• 抜粋:
+--

量子推定理論における漸近理論
レベル:入門・研究報告
第1回目
タイトル:量子推定理論の数学的定式化
日時:1999年2月18日(木)
16時30分から18時まで(Part I)(東大数理)
要約
量子系で測定を行うと,測定器の構造と測定対象である状態の双方に依存して
測定値が得られる.
しかし,一般にはその測定器の構造と準備された状態から,
測定値の値を予言することはできない.
両者からは個々の測定値が得られる確率だけが
予言できる.
本講演では測定対象である状態が未知で,
なおかつ十分たくさんにその未知状態が準備できるとの仮定の下で,
その状態を推定するにはどのような性質をもつ測定器を用いて
測定すればよいか考察することにある.

+--

• データ項目:
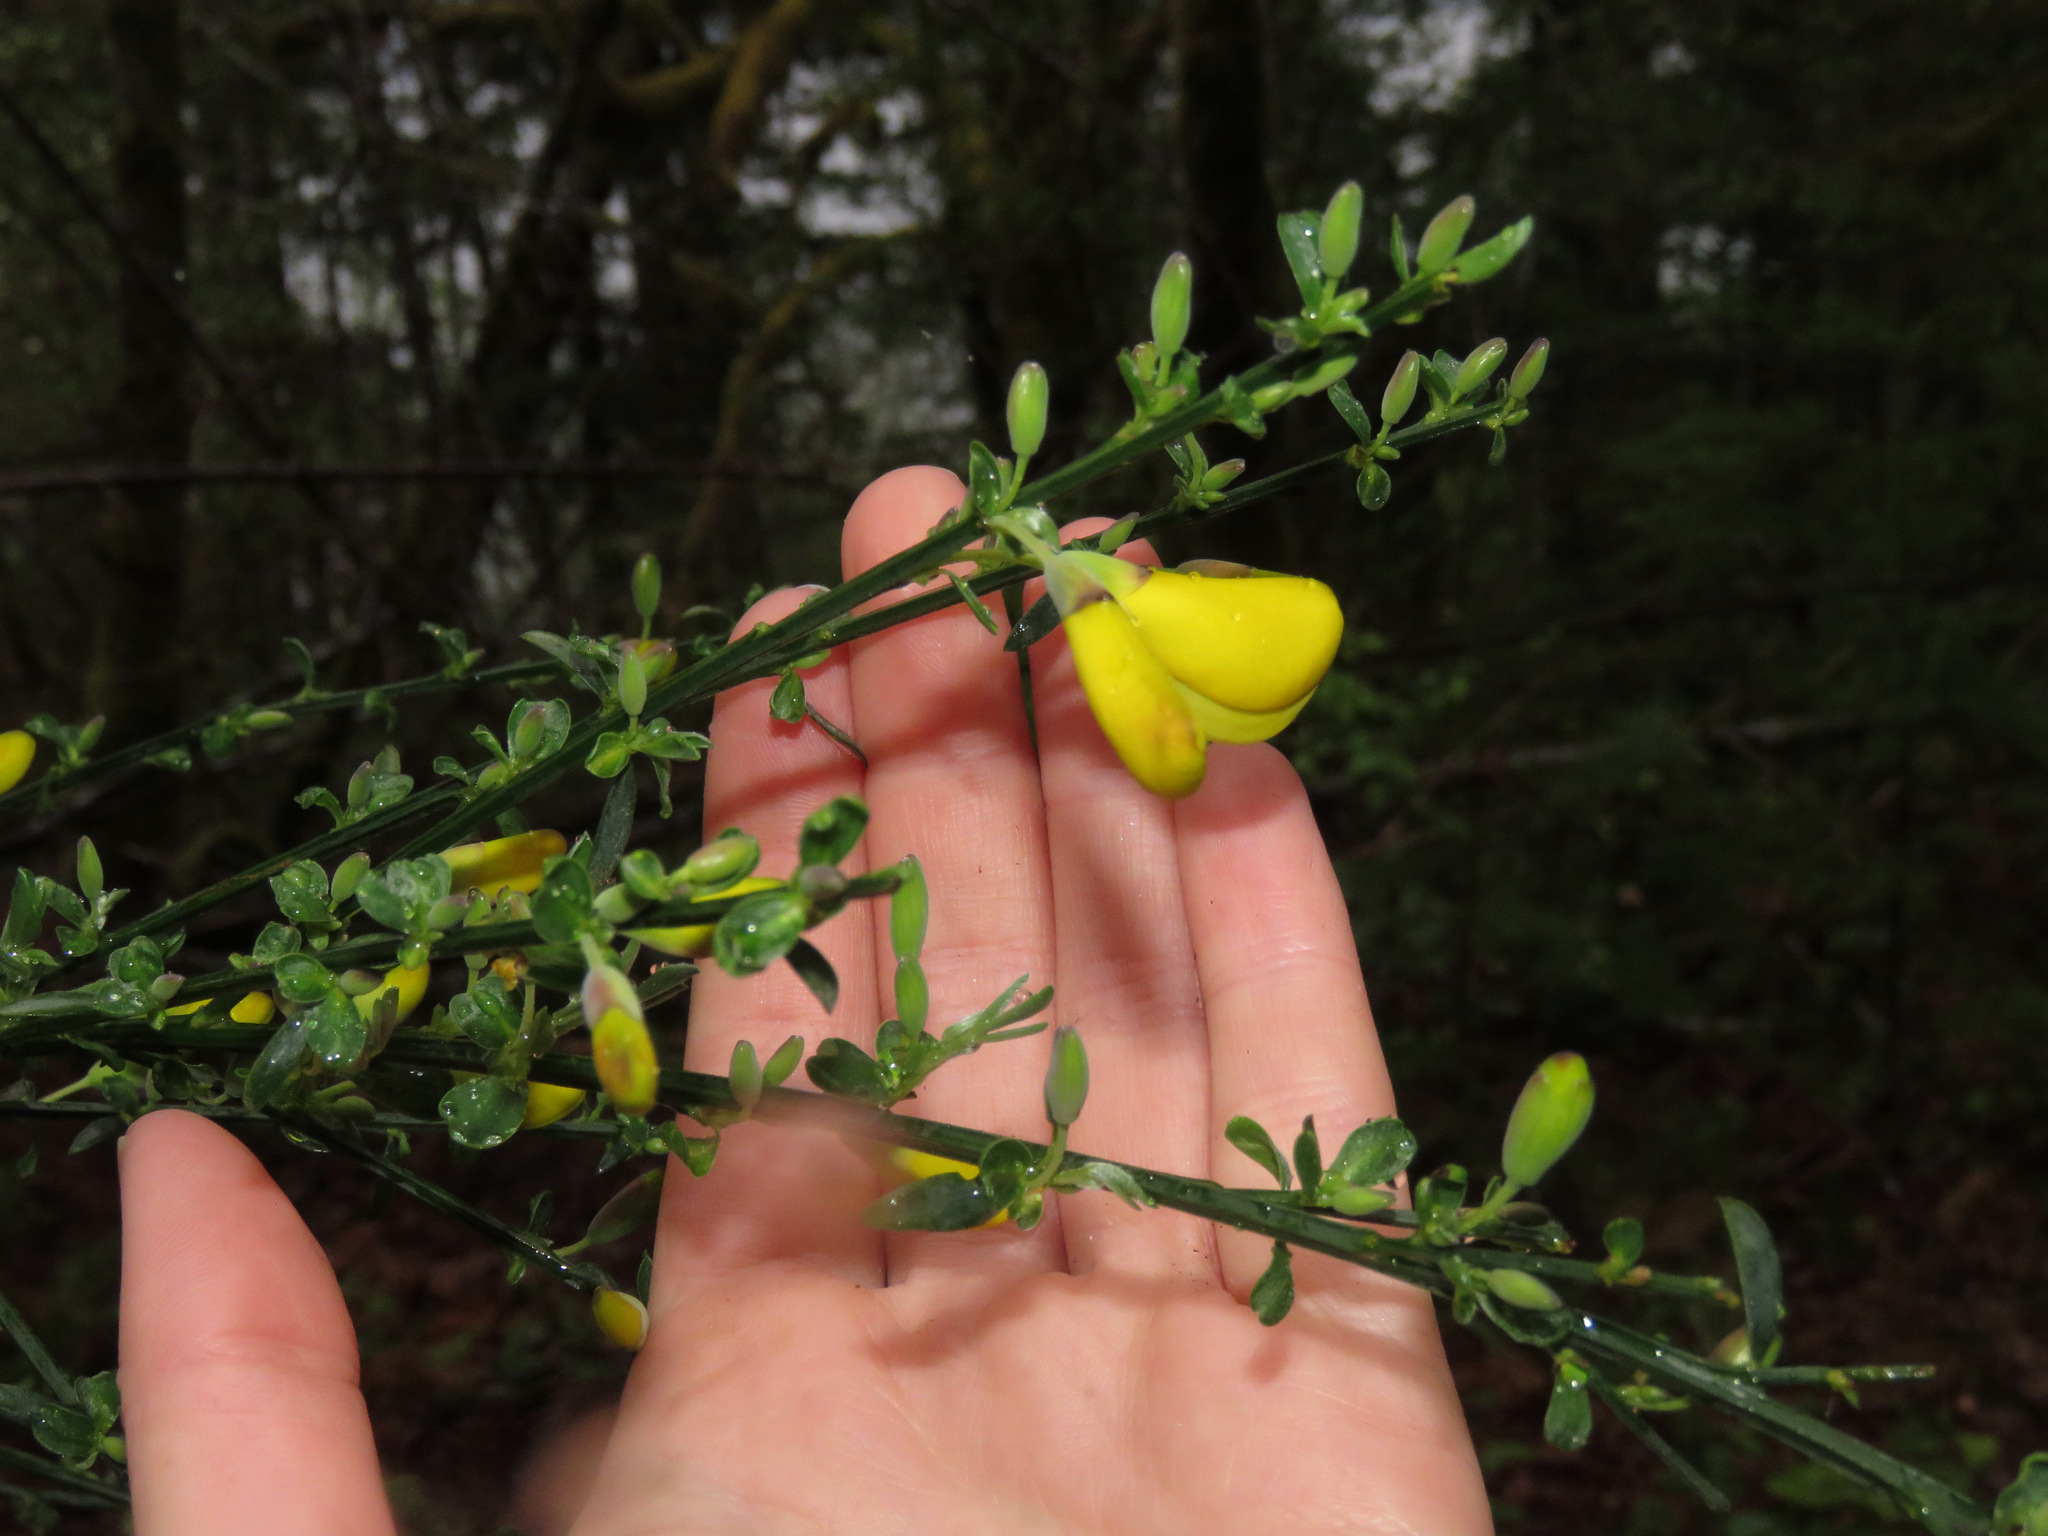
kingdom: Plantae
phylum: Tracheophyta
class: Magnoliopsida
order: Fabales
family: Fabaceae
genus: Cytisus
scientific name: Cytisus scoparius
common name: Scotch broom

+--

• 次の設問:
1. 次の(a)〜(c)は量子推定理論の講演案内の内容と合っていますか。それぞれ「はい」か「いいえ」で答え、判断の根拠となる講演案内の語句をそのまま引用してください。(a) 測定値は、測定器の構造と測定対象である状態の両方に依存して得られる。(b) 測定器の構造と準備された状態がわかれば、個々の測定値を予言できる。(c) この講演では、未知の状態が一つしか準備できないという仮定を置いている。
2. 量子推定理論の講演案内によると、1999年2月18日の講演は何時から何時までですか。

• 設問の解答:
1.
(a) はい。「測定器の構造と測定対象である状態の双方に依存して測定値が得られる」
(b) いいえ。「測定値の値を予言することはできない」
(c) いいえ。「十分たくさんにその未知状態が準備できるとの仮定の下で」

2. 16時30分から18時までです。